As we get closer to 2029, the year Ray Kurzweil predicted for AGI, not many executives and researchers across Silicon Valley and beyond still claim that the pre-training scaling paradigm will get us there.

During a recent interview, Demis Hassabis, CEO of Google DeepMind, outlined what he sees as the core challenges facing current AI systems. According to Hassabis, today's models lack "true out-of-the-box invention and thinking," distinguishing between solving existing mathematical problems and creating entirely new conjectures, such as the Riemann hypothesis.

He also pointed to a critical consistency problem: even average users can easily identify flaws in systems that should theoretically surpass human capability. "There's a sort of capabilities gap, and there is a consistency gap before we get to what I would consider AGI," he said.

François Chollet, Co-founder of ARC Prize, has identified what he believes are fundamental architectural limitations in current models. During his talk last month at AI Startup School, Chollet argued that deep learning models are "missing compositional generalization" and lack the ability to perform "on-the-fly recombination" of learned concepts.

He noted that even after a 50,000x scale-up in model size, performance on fluid intelligence (the ability to understand something you’ve never seen before on the fly) tasks barely improved, moving from 0% to roughly 10% accuracy. According to Chollet, gradient descent requires "three to four orders of magnitude more data than what humans need" to distill simple abstractions.

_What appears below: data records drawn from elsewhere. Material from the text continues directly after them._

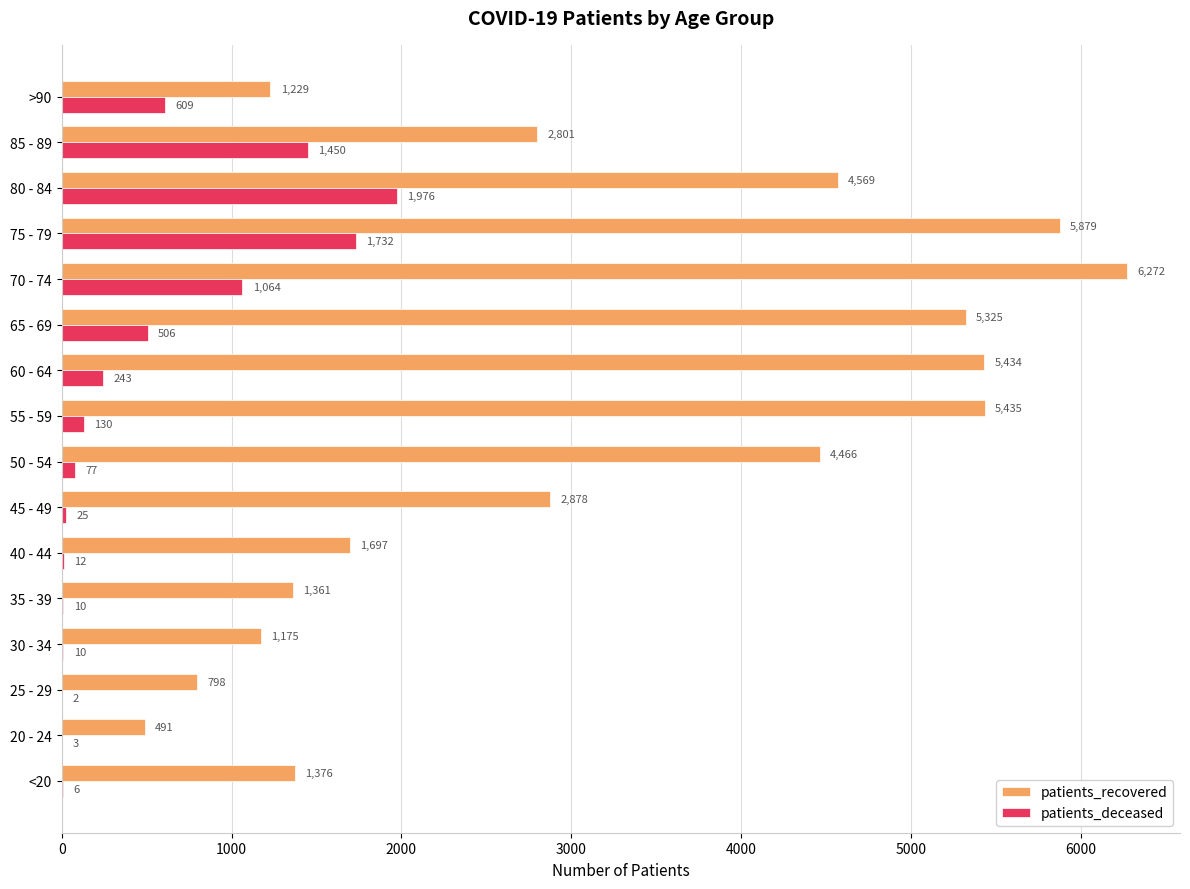

Between 30 - 34 and 85 - 89, which series saw the biggest shift?

patients_recovered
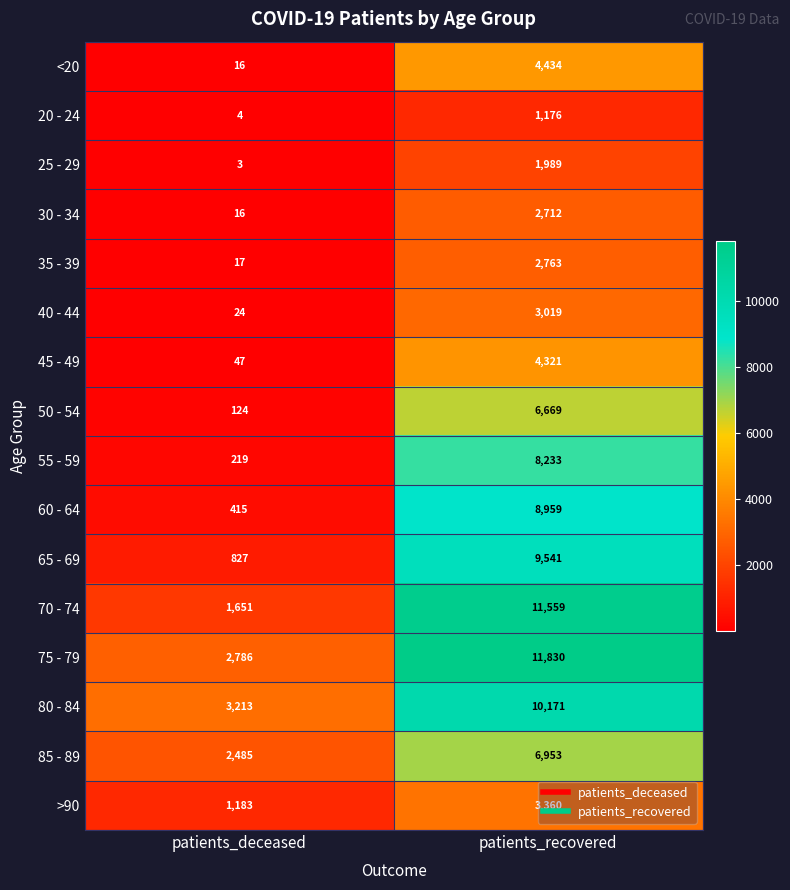

What is the total value across all series at patients_recovered?

97689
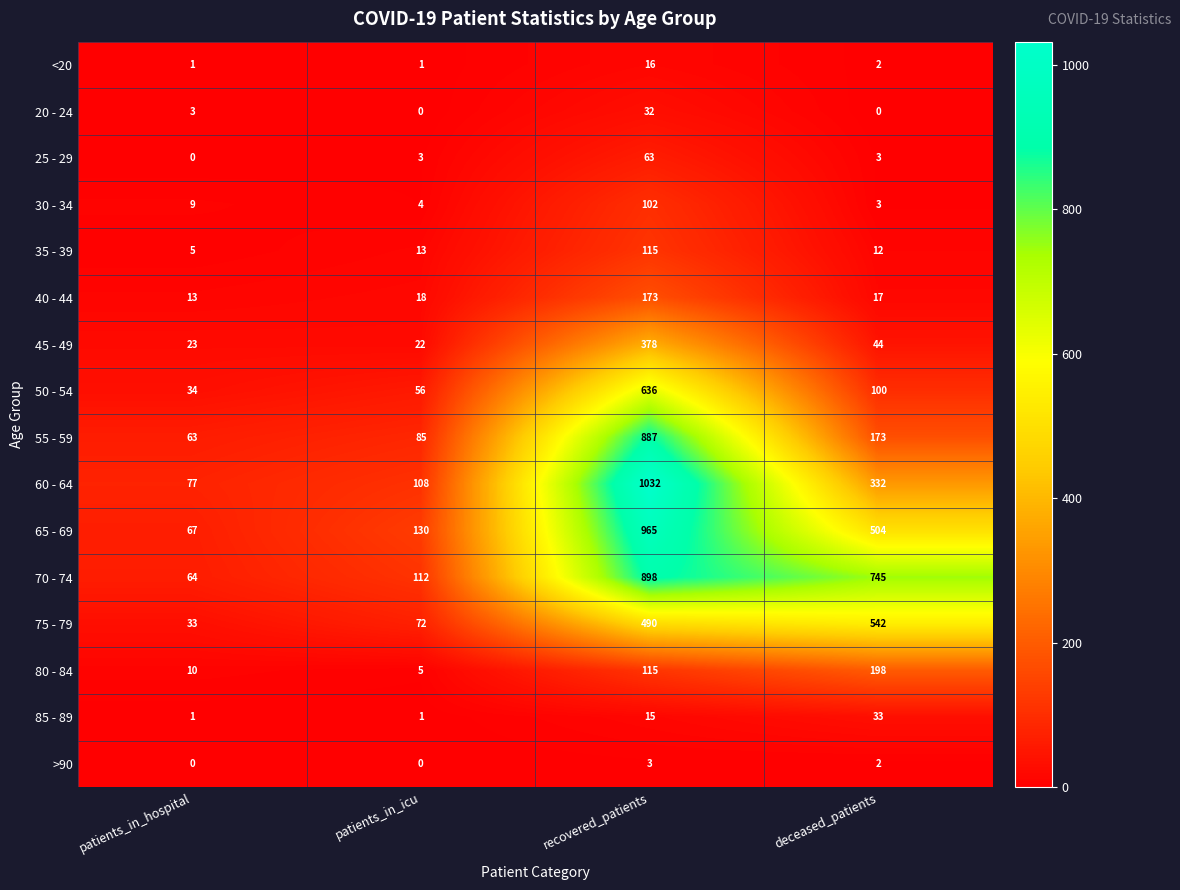

At which category is the sum across all series the highest?

recovered_patients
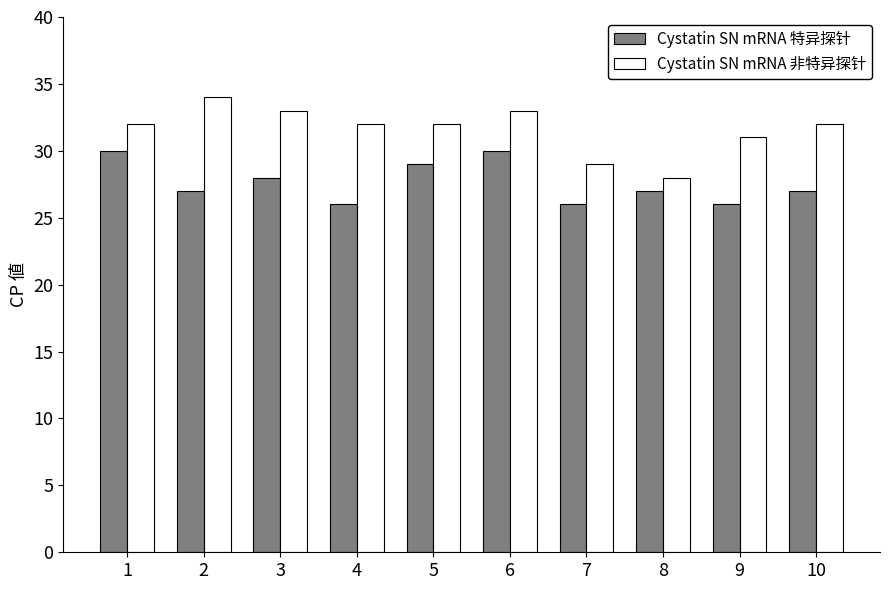

Reading left to right, what are all the values shown in this chart?

Cystatin SN mRNA 特异探针: 30	27	28	26	29	30	26	27	26	27
Cystatin SN mRNA 非特异探针: 32	34	33	32	32	33	29	28	31	32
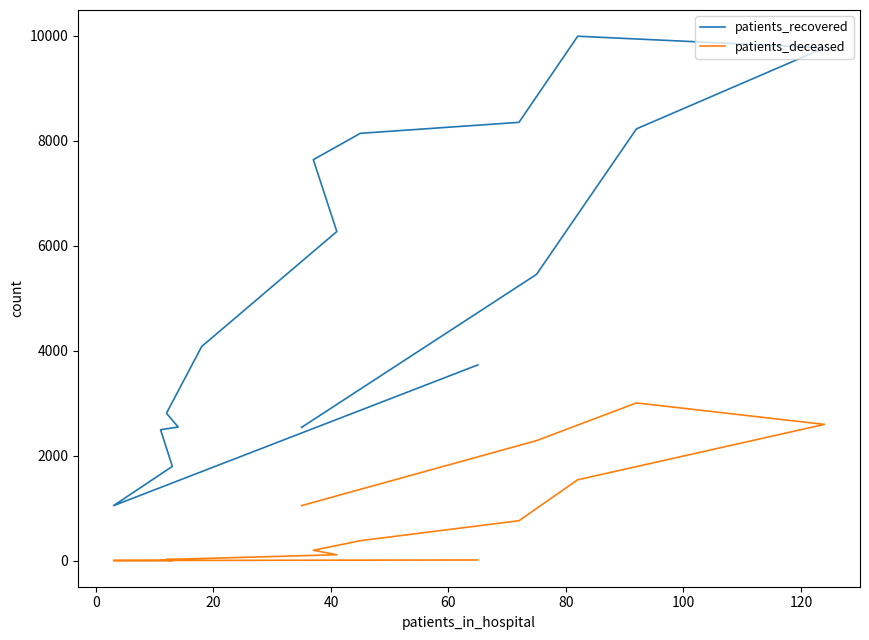

List the series in order of their overall mean, highest first.

patients_recovered, patients_deceased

While current LLMs will undoubtedly drive significant economic and social transformation, their cognitive limitations highlight the need for fundamentally different approaches to achieve true AGI. Our Chief AGI Officer, Dr. Alexey Potapov, argues that "limitations of LLMs are now becoming generally clear, alongside their impressive strengths," but believes the solution lies in treating them as specialized components rather than central controllers.

This approach aligns with our understanding of human cognition: the brain functions through several hundred distinct subnetworks, each performing specific functions while cooperating with others. Just as transformer networks don't closely correspond to any particular biological brain network, the path to AGI may require treating LLMs as one component among many, subordinate to executive-control systems and coupled with other networks operating on different principles.

This multi-modular perspective and decades of careful study of human cognitive psychology inform our R&D on OpenCog Hyperon, which integrates deep neural networks like LLMs, evolutionary program learning, probabilistic programming and other methods into a common architecture to create a system that can, as our CEO, Dr. Ben Goertzel envisions, handle real-world complexity and "invent and create and build and communicate autonomously and creatively, based on its own values and inclinations."